» **EXCERPT TO READ**

■ ■ ■

There’s been plenty of buzz in the last month or so about AI chatbots. And there’s no doubt about it, AI is making chatbots more human-like. Still, it looks like we still have a bit of time before the human race is completely replaced by machines.
Out of the gate in early February was Google with Bard, its AI chatbot. Unfortunately, in its first demo, Bard gave an answer that was quickly shown to be wrong.
To err is human, I suppose. So in making a factual mistake, Bard might have been passing the Turing Test of sorts. (The Turing Test evaluates whether a machine can give responses that are indistinguishable from those a human would provide.)
The question Bard flubbed was a claim that the James Webb Space Telescope (JWST) “took the very first pictures of a planet outside of our own solar system.” In fact, those first pictures had been taken nearly a decade before the JWST launched.
…a major problem for AI chatbots like ChatGPT and Bard is their tendency to confidently state incorrect information as fact. The systems frequently “hallucinate” — that is, make up information — because they are essentially autocomplete systems.
Rather than querying a database of proven facts to answer questions, they are trained on huge corpora of text and analyze patterns to determine which word follows the next in any given sentence. In other words, they are probabilistic, not deterministic. (Source: The Verge)
And if you think this little factual error doesn’t matter, Google’s stock price dropped 8% the following day.

■ ■ ■

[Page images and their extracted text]
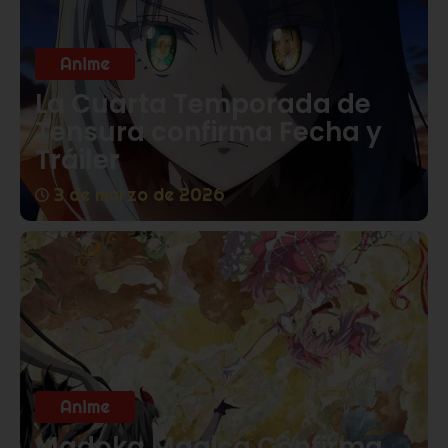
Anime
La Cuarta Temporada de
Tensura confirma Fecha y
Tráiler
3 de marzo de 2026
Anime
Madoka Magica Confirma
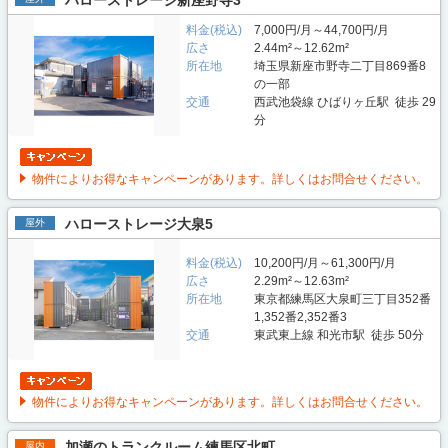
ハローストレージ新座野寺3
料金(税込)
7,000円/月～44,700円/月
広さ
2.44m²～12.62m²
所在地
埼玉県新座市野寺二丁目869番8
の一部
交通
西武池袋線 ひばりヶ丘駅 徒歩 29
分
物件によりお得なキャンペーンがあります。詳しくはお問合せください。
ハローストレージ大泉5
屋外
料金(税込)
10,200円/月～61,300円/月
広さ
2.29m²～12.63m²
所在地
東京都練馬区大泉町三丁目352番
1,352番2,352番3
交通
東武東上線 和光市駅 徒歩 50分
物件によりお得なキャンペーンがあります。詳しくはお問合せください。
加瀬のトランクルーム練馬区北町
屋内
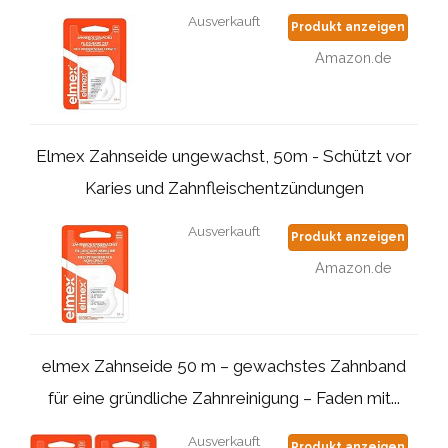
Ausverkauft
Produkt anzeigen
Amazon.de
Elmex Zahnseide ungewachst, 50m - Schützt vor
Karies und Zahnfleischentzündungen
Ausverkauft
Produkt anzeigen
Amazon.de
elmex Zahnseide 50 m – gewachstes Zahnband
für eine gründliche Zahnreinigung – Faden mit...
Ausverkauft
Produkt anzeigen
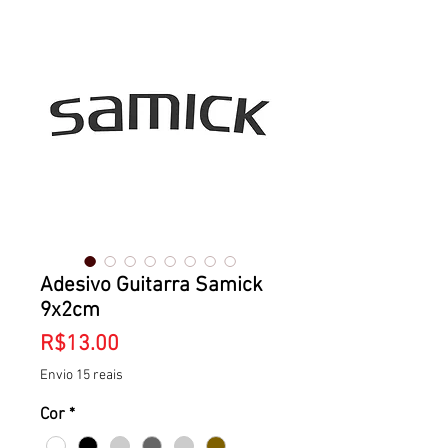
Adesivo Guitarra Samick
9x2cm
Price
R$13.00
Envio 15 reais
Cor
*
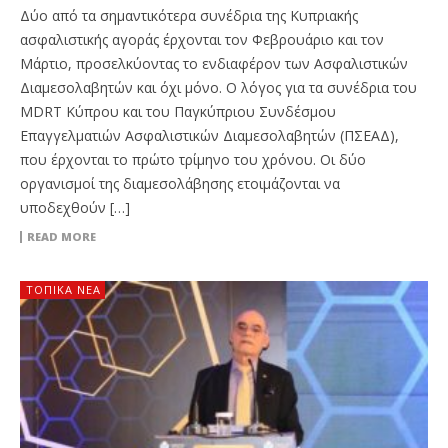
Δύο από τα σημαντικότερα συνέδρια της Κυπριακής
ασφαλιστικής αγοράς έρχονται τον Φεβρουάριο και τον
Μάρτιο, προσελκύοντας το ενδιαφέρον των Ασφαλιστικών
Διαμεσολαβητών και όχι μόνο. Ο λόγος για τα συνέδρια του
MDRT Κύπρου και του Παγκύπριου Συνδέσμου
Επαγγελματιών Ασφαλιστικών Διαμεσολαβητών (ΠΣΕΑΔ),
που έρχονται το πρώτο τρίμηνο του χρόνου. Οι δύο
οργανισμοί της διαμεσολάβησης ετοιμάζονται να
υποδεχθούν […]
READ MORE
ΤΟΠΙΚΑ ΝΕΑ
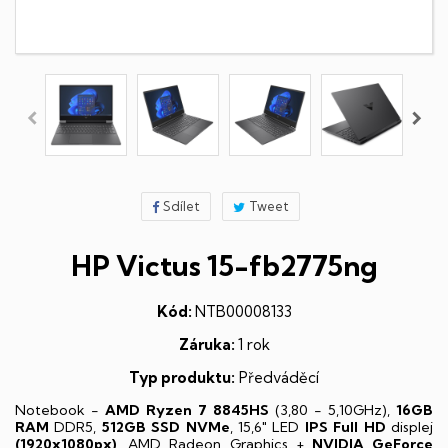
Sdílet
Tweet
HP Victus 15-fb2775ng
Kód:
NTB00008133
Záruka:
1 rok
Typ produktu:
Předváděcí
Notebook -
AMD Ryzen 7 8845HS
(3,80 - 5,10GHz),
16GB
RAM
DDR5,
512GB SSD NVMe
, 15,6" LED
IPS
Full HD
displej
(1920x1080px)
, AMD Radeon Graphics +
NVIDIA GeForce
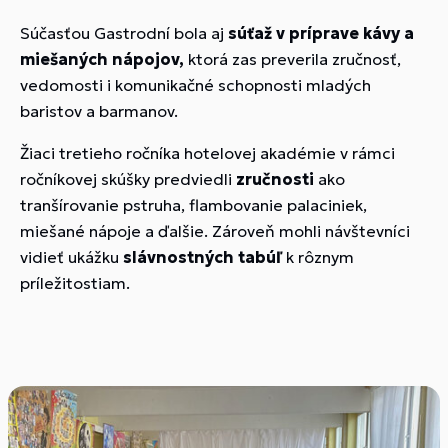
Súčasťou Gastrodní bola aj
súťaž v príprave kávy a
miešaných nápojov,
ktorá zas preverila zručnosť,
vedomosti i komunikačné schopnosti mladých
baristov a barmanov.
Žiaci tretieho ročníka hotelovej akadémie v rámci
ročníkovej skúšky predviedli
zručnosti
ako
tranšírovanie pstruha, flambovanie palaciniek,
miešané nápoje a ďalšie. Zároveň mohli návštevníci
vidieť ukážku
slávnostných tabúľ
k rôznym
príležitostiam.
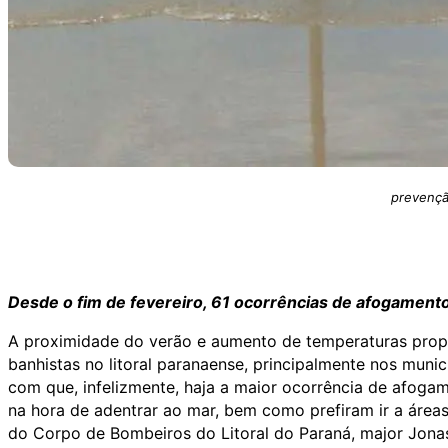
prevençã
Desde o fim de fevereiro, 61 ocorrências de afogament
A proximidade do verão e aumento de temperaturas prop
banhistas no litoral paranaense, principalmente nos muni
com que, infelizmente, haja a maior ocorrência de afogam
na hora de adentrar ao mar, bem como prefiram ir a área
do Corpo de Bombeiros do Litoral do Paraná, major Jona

■ ■ ■

Reproduce the entire post on AI chatbot mistakes above, word for word.

There’s been plenty of buzz in the last month or so about AI chatbots. And there’s no doubt about it, AI is making chatbots more human-like. Still, it looks like we still have a bit of time before the human race is completely replaced by machines.
Out of the gate in early February was Google with Bard, its AI chatbot. Unfortunately, in its first demo, Bard gave an answer that was quickly shown to be wrong.
To err is human, I suppose. So in making a factual mistake, Bard might have been passing the Turing Test of sorts. (The Turing Test evaluates whether a machine can give responses that are indistinguishable from those a human would provide.)
The question Bard flubbed was a claim that the James Webb Space Telescope (JWST) “took the very first pictures of a planet outside of our own solar system.” In fact, those first pictures had been taken nearly a decade before the JWST launched.
…a major problem for AI chatbots like ChatGPT and Bard is their tendency to confidently state incorrect information as fact. The systems frequently “hallucinate” — that is, make up information — because they are essentially autocomplete systems.
Rather than querying a database of proven facts to answer questions, they are trained on huge corpora of text and analyze patterns to determine which word follows the next in any given sentence. In other words, they are probabilistic, not deterministic. (Source: The Verge)
And if you think this little factual error doesn’t matter, Google’s stock price dropped 8% the following day.